NOTE: This doesn’t work right. See this update.

Since I don’t do much software development, it took me a bit to understand how to get AVRDUDE to compile with libusb under OS X. These steps here have been confirmed to work for AVRDUDE v5.5 and v5.6:

– Install libusb from MacPorts: sudo port install libusb
– Extract the AVRDUDE source, change to that directory.
– Set CPPFLAGS so the libusb headers can be found: CPPFLAGS="-I/opt/local/include" && export CPPFLAGS
– Set LDFLAGS so the libusb libraries can be found: LDFLAGS="-L/opt/local/lib" && export LDFLAGS
– In the AVRDUDE source directory, run configure as the MacPorts version does: ./configure --mandir=${prefix}/share/man
– Build it: make
– Win!

UPDATE: This doesn’t actually work.
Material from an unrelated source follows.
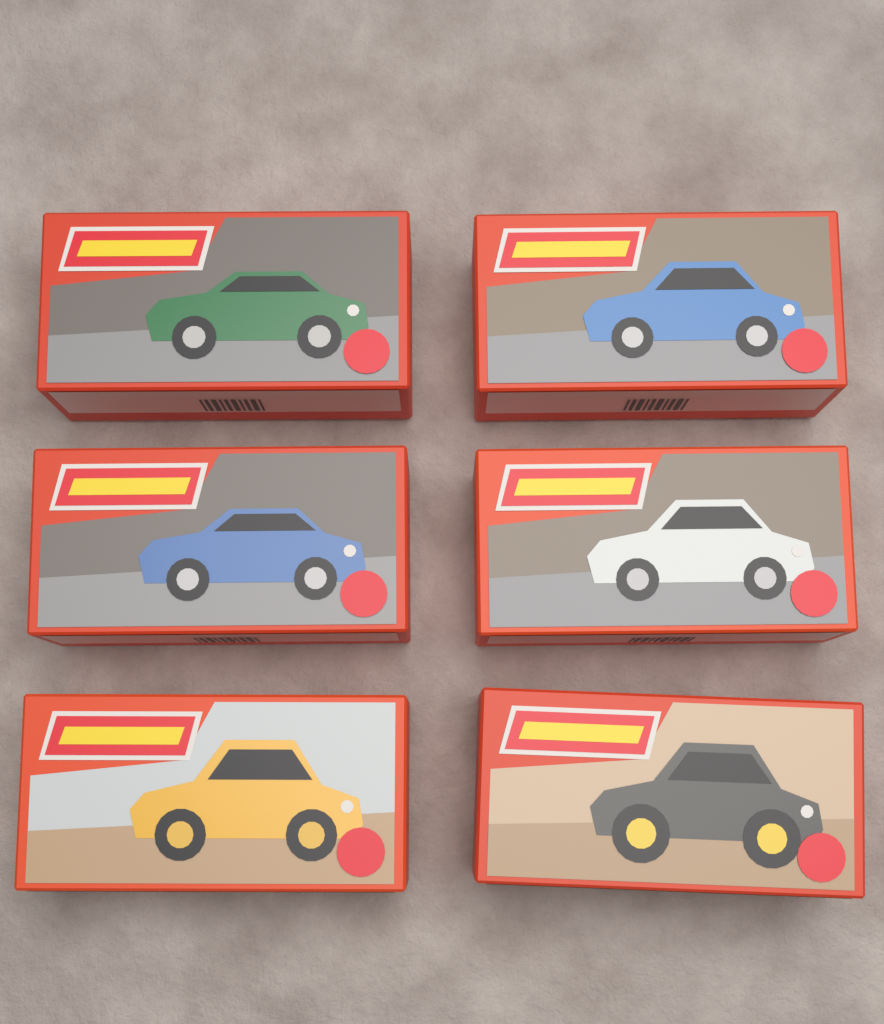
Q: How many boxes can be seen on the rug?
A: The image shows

It builds, but attempting to access the AVR Dragon returns the following error: avrdude: jtagmkII_getsync(): sign-on command: status -1. This also occurs with the version of AVRDUDE in MacPorts, making me wonder what exactly the AVR MacPack folks had to do to make it build properly for OS X.

One Comment

  1. spec
    spec March 14, 2017

    It worked for me on avrdude 6.3, OS X 10.12.2!! I added –libdir=/opt/local/lib –includedir=/opt/local/include to ./configure to build the binary with default paths compatible with MacPorts. None of the versions of avrdude accept a -p flag that’s compatible with avr-gcc’s -mmcu token for the attiny2313a, which breaks my Makefile and also AVRFuses. Adding :

    part parent “t2313”
    id = “t2313a”;
    desc = “ATtiny2313a”;
    ;

    after the t2313 entry in avrdude.conf.in, adds this support. Hopefully my patch is accepted upstream.